Write out again, word for word, the lines from the one containing "Steady rotation: median" through the end of the records. Leave the pictures out.

[Source material — start]

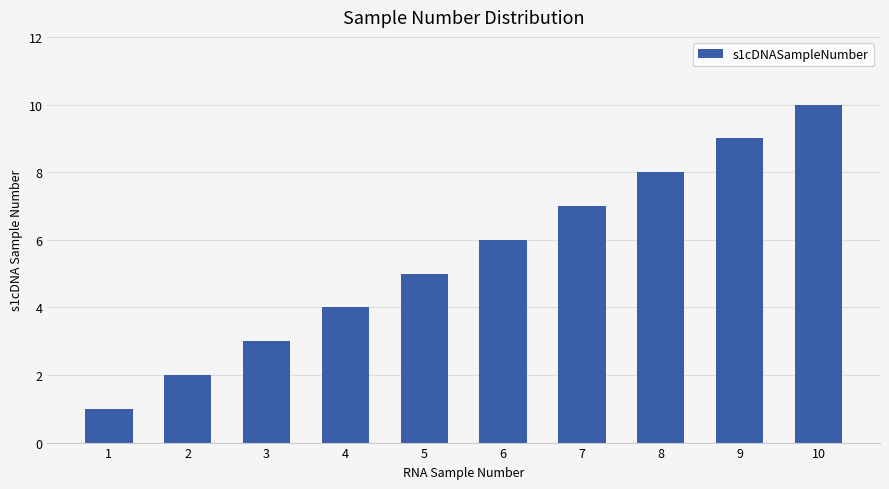

The chart shows a value of 5 at 5. True or false?

True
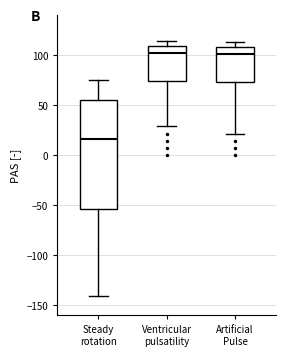

Reading left to right, transcribe this box plot: for each box, give where its median line is, the range the box spans, and where its two whiskers end, as read against the y-axis. The values are not printed on the chart, so give them approximately, as read against the axis.

Steady rotation: median 15, box -55 to 55, whiskers -140 to 75
Ventricular pulsatility: median 100, box 75 to 110, whiskers 30 to 115
Artificial Pulse: median 100, box 75 to 110, whiskers 20 to 115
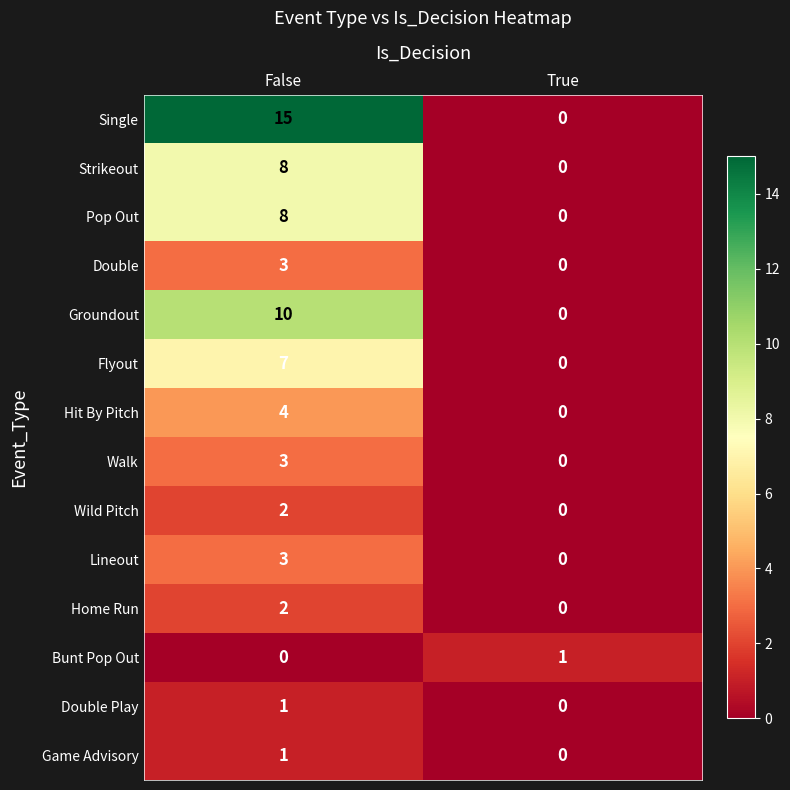

What is the average value of the Pop Out series?

4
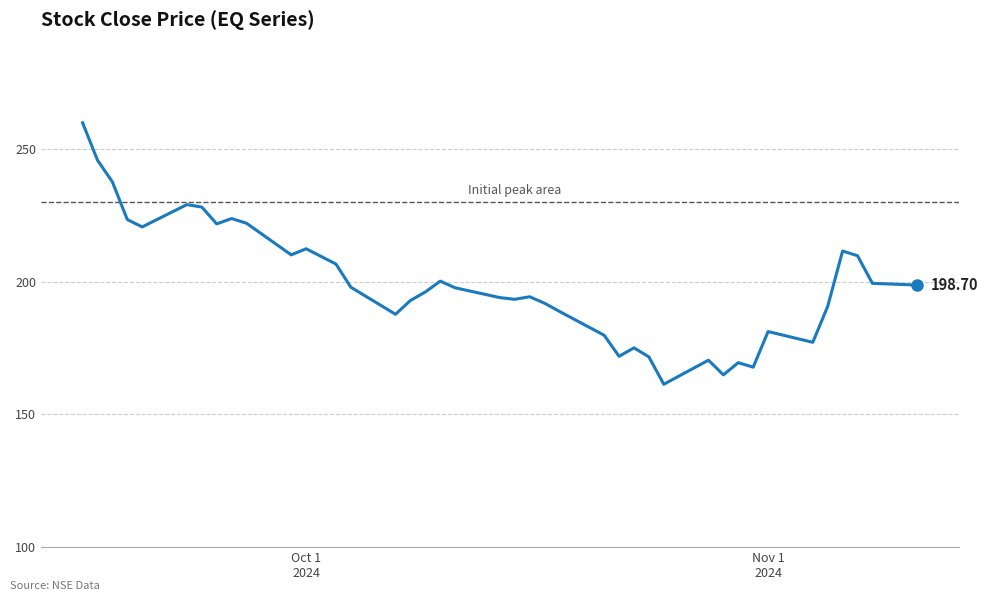

What is the difference between the maximum and minimum values?

98.5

[Source material — finish]

- Answer section:
Steady rotation: median 15, box -55 to 55, whiskers -140 to 75
Ventricular pulsatility: median 100, box 75 to 110, whiskers 30 to 115
Artificial Pulse: median 100, box 75 to 110, whiskers 20 to 115

What is the average value of the Pop Out series?

4

What is the difference between the maximum and minimum values?

98.5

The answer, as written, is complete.